**SHORT PROBLEM**
Could you write out the listing below again, word for word, but leave out the pictures?

[Data records]
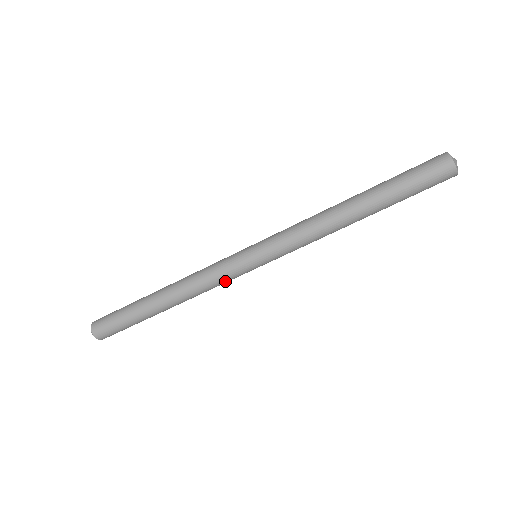
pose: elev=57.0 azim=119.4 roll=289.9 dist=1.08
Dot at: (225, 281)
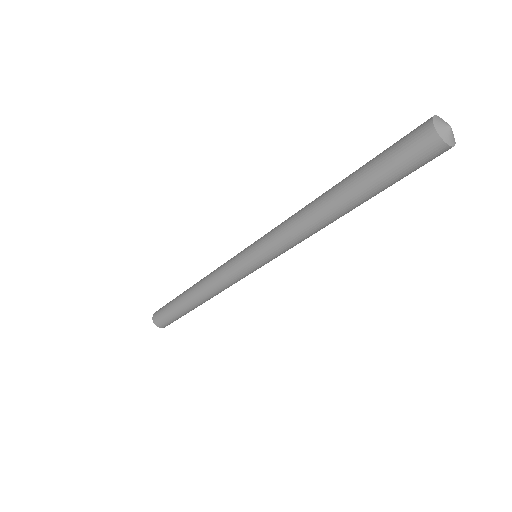
Dot at: (234, 282)
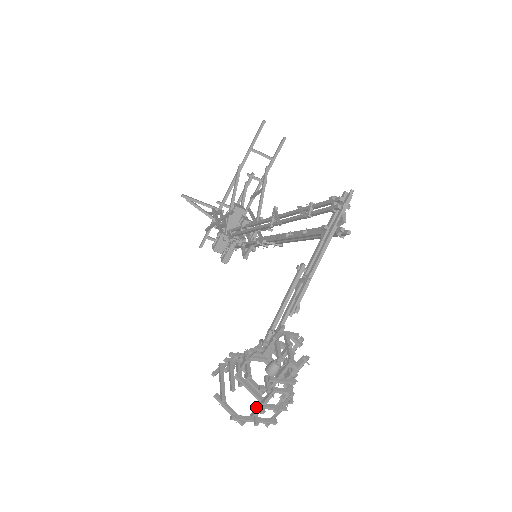
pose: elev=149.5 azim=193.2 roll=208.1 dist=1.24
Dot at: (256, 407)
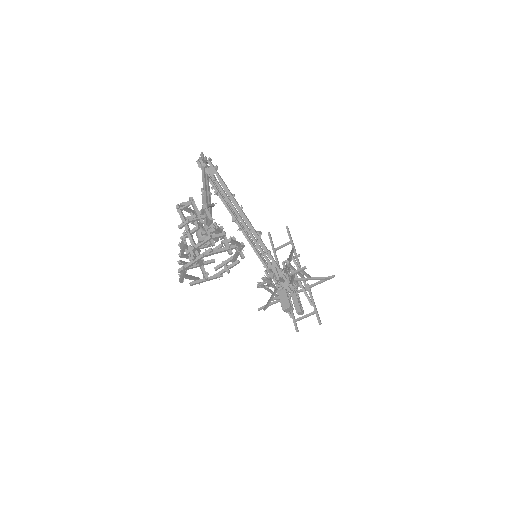
Dot at: (189, 252)
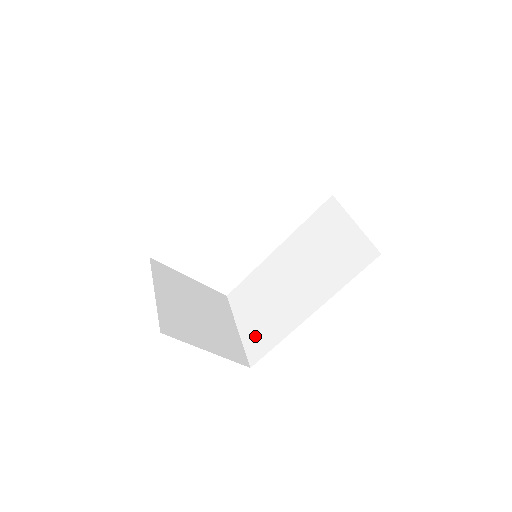
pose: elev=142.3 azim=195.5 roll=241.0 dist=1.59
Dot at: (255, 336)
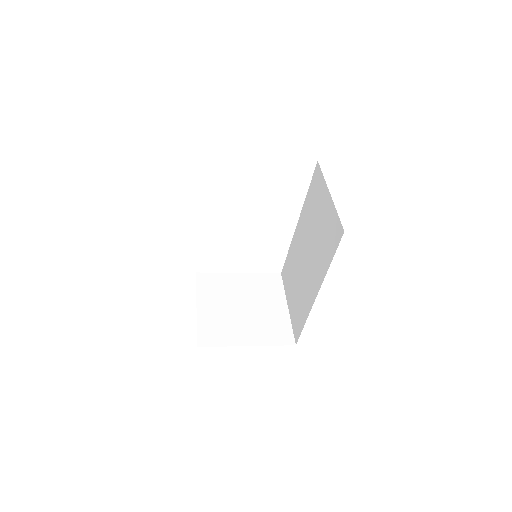
Dot at: (295, 315)
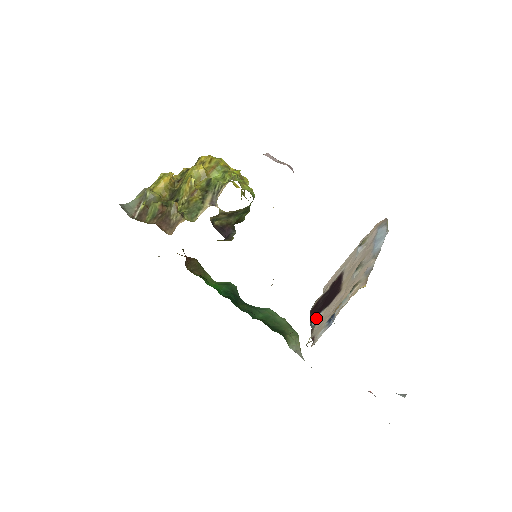
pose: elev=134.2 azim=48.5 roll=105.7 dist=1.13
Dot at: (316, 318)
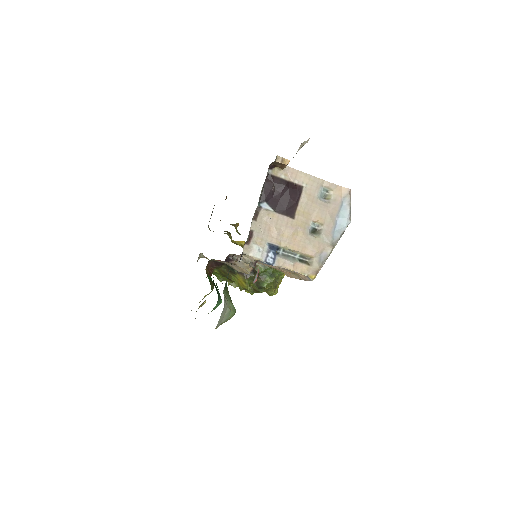
Dot at: (266, 205)
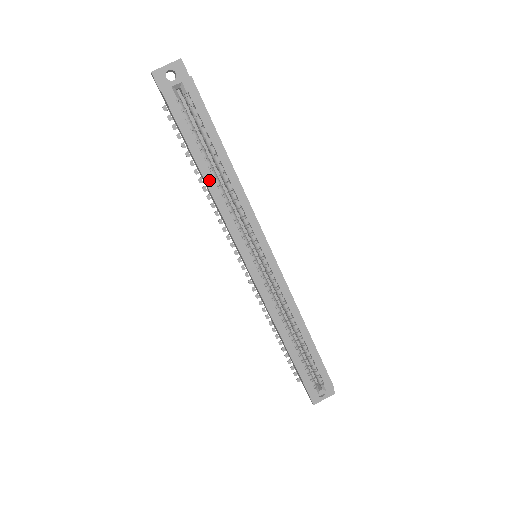
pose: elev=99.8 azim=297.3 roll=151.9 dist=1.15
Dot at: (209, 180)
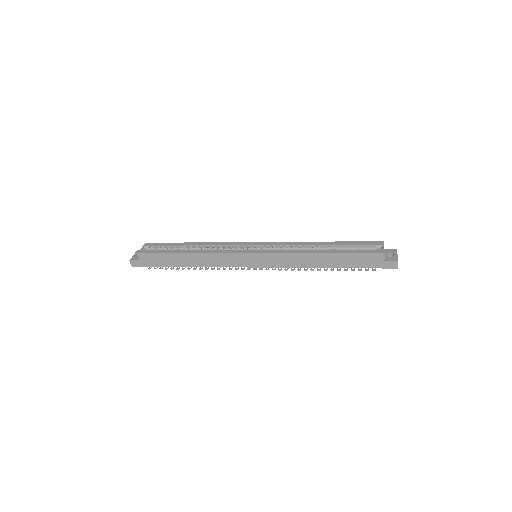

**RESPONSE TO THE TASK**
pose: elev=57.0 azim=119.4 roll=289.9 dist=1.08
Dot at: (225, 281)
Dot at: (234, 282)
pose: elev=149.5 azim=193.2 roll=208.1 dist=1.24
Dot at: (256, 407)
Dot at: (189, 252)
pose: elev=142.3 azim=195.5 roll=241.0 dist=1.59
Dot at: (255, 336)
Dot at: (295, 315)
pose: elev=134.2 azim=48.5 roll=105.7 dist=1.13
Dot at: (316, 318)
Dot at: (266, 205)
pose: elev=99.8 azim=297.3 roll=151.9 dist=1.15
Dot at: (209, 180)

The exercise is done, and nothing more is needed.